*PAGE TEXT:*

This is a personal project developed to provide certificate-based authentication with Microsoft accounts, as an alternative until the Microsoft Entra ID team provides an official solution/SDK. This project functions similarly to how msal-node handles other authentication methods such as acquireTokenByUsernamePassword.
Before using this project, you may want to explore the official authentication methods provided by Microsoft to determine if certificate-based authentication is necessary for your needs.
This project implements a Node.js client for authenticating with Microsoft accounts using certificates. For more information on the authentication flow, refer to the OAuth 2.0 authorization code flow documentation. To understand how to configure certificate-based authentication in your tenant, refer to the certificate-based authentication guide.
Does this package still work? Please check the status here! 
npm install @test3207/mscbaimport { CBAClient } from "@test3207/mscba";
import fs from "fs";
const pfxBuffer = fs.readFileSync("path/to/certificate.pfx");
const client = new CBAClient(
"username@exampledomain.com", // UPN
"00000000-0000-0000-0000-000000000000", // Client ID
pfxBuffer, // Buffer containing the PFX certificate. Notice that private key is required.

*DATASET EXTRACT:*

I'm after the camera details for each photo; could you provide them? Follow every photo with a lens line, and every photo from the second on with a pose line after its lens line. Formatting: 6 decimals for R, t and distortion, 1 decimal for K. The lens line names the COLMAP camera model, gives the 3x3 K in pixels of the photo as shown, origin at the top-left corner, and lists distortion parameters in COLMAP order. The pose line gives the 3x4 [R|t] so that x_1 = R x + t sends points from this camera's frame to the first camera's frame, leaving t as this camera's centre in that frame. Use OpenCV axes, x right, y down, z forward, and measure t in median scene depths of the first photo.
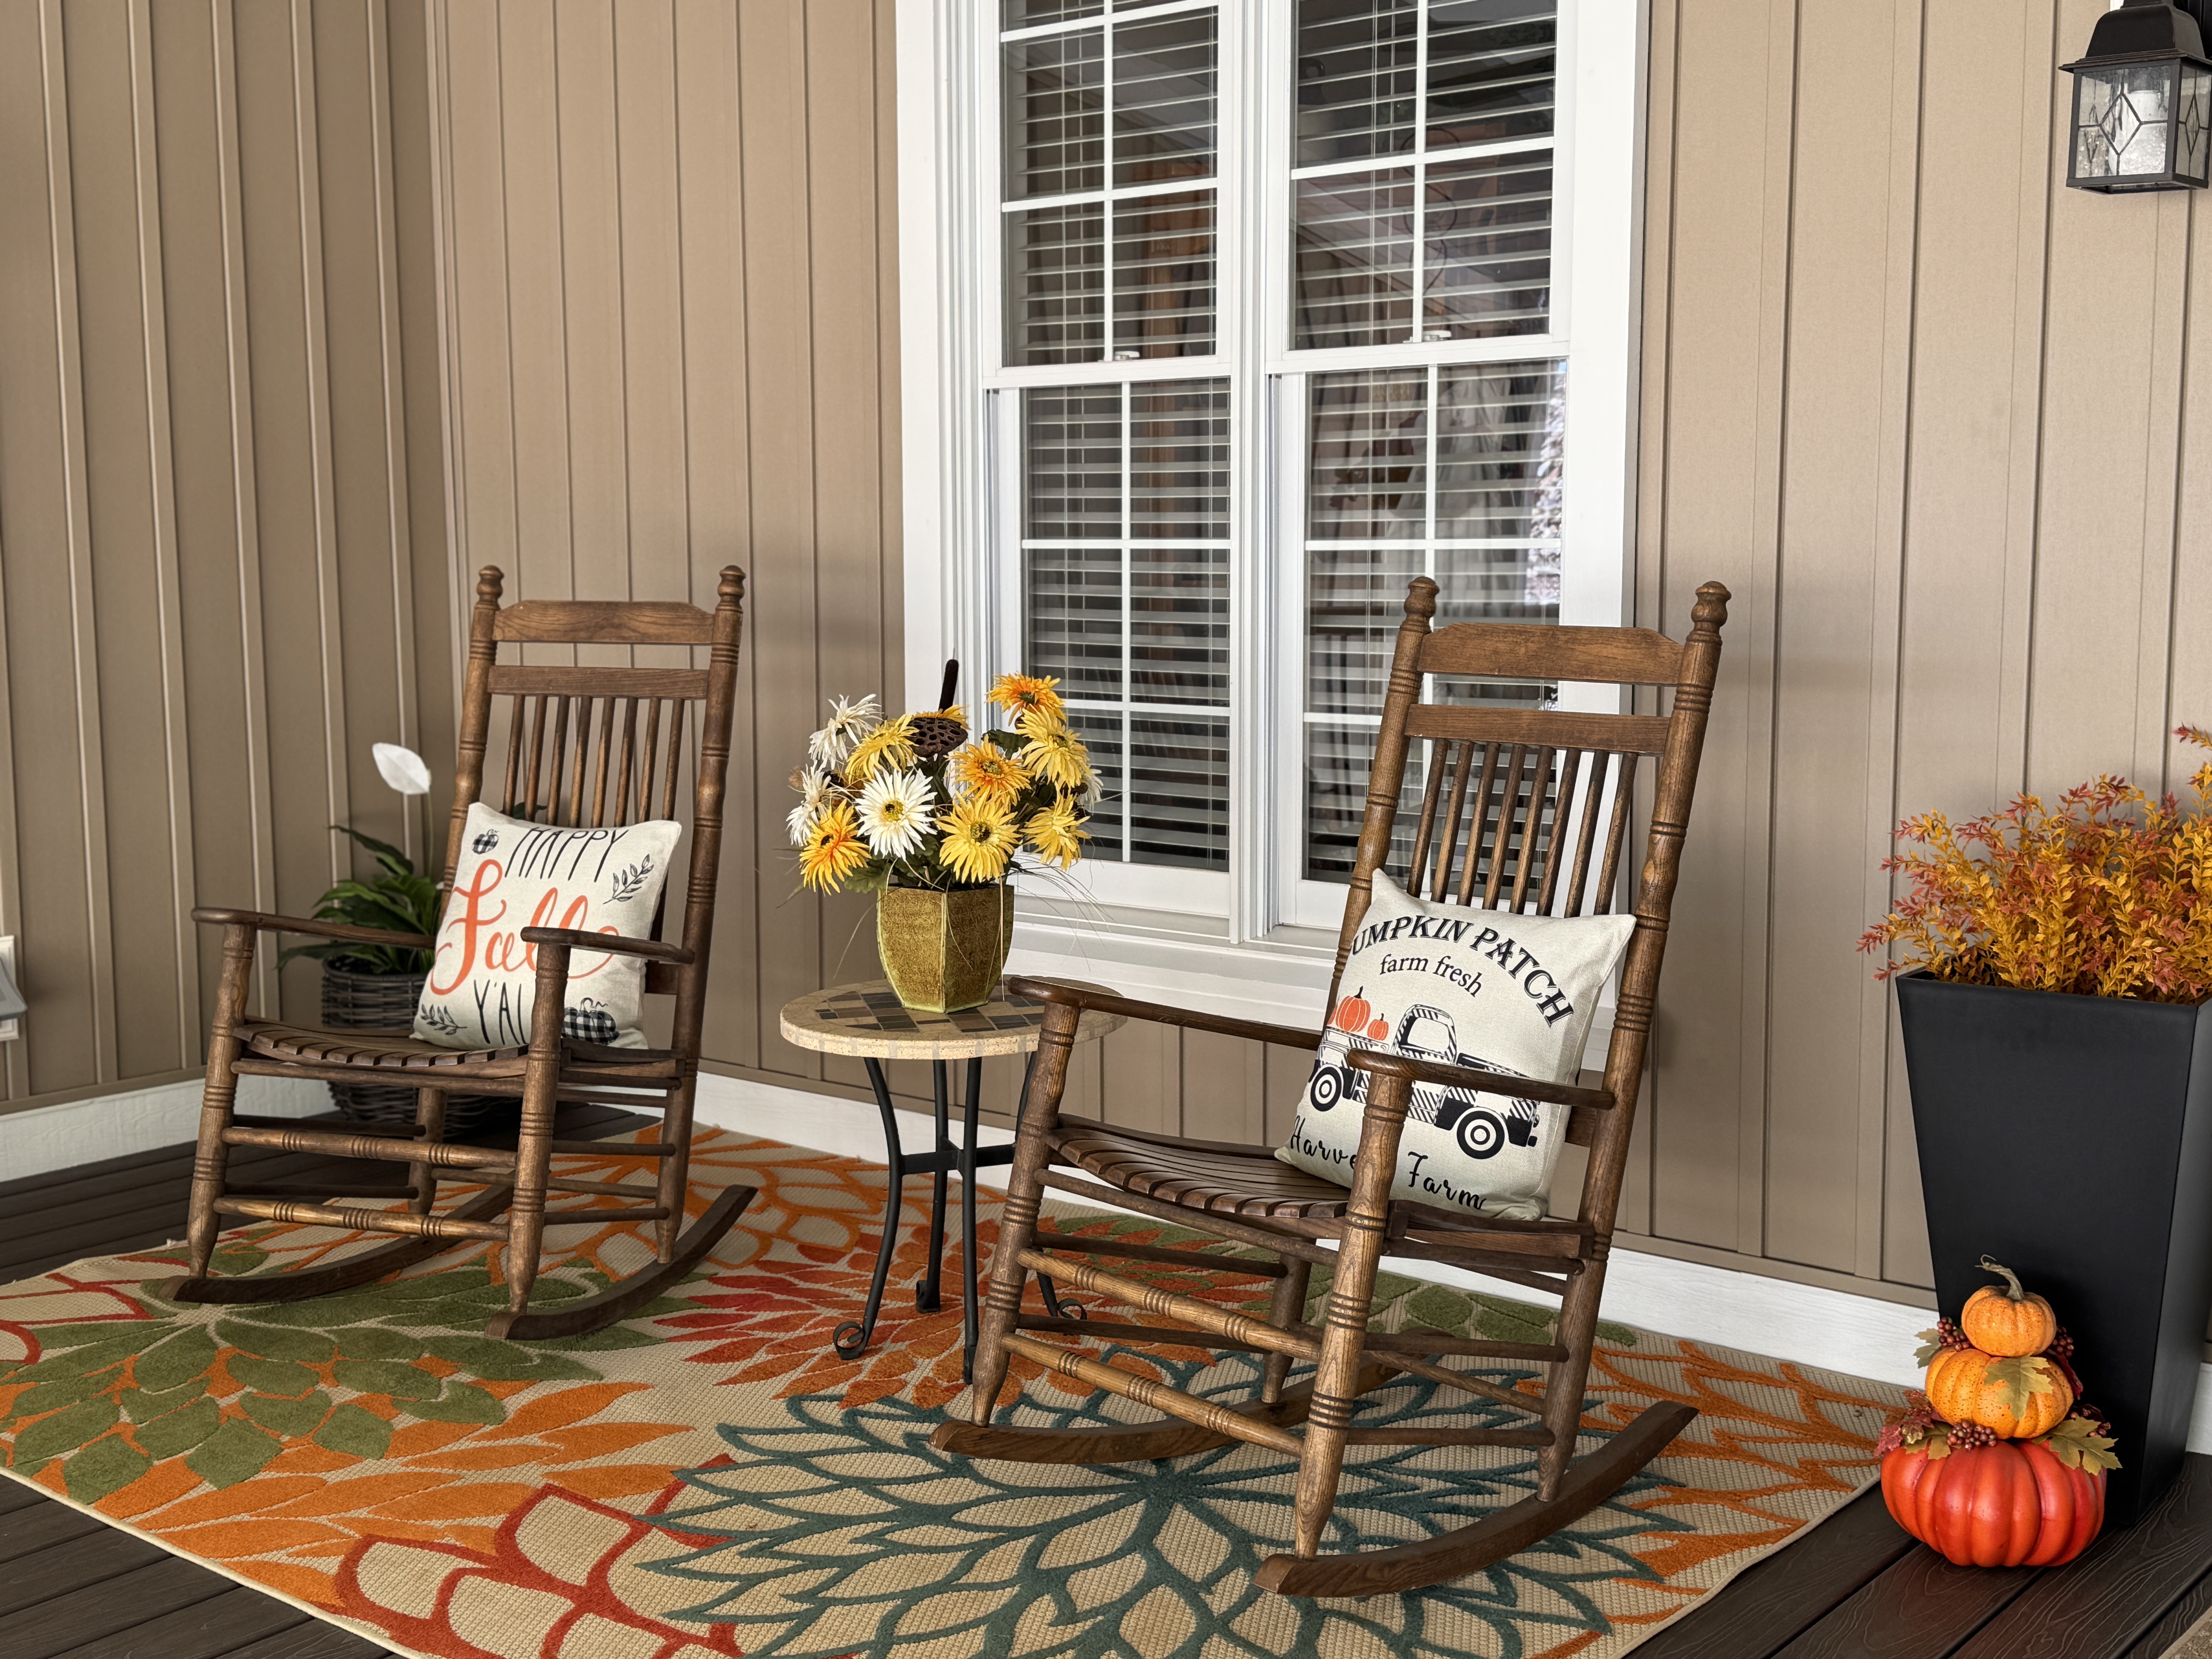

...

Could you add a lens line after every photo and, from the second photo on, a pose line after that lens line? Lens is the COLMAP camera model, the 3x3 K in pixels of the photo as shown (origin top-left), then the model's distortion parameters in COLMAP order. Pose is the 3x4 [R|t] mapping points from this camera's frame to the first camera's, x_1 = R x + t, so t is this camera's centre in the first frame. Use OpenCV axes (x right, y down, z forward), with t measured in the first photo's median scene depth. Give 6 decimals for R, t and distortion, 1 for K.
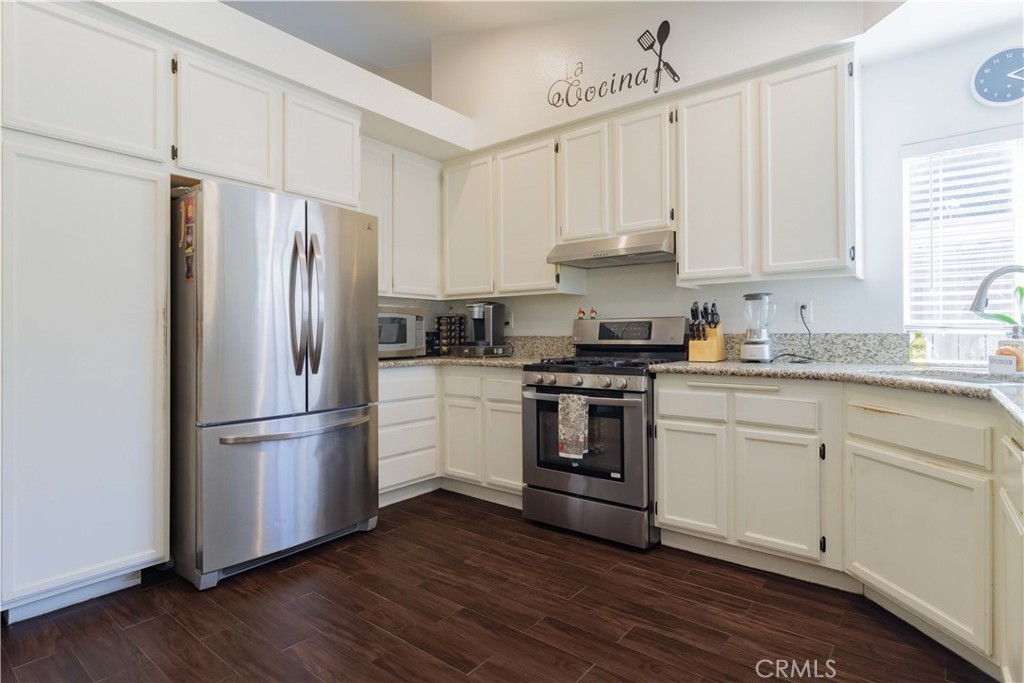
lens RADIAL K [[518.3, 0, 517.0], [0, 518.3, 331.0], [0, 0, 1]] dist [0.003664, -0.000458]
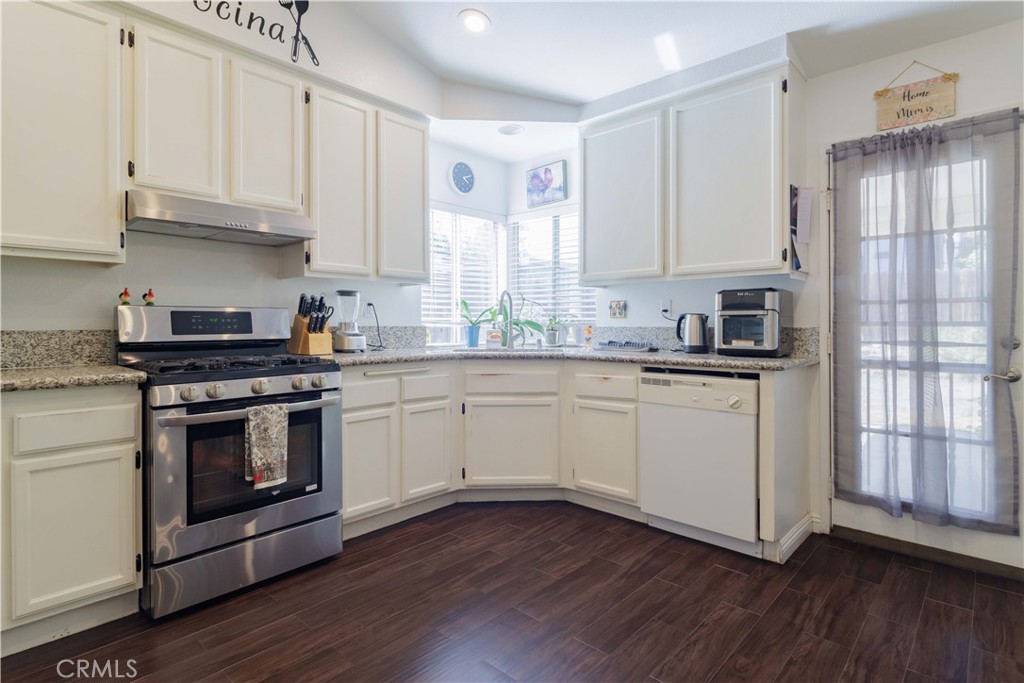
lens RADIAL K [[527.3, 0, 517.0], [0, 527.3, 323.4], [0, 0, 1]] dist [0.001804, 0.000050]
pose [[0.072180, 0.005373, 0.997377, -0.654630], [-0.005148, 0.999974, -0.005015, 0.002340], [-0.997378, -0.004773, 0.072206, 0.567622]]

*EXERCISE DESCRIPTION:* Copy the package description starting with "Before using this" and going on through "for your needs.", swapping "explore" out for "review".

*WRITTEN SOLUTION:*
Before using this project, you may want to review the official authentication methods provided by Microsoft to determine if certificate-based authentication is necessary for your needs.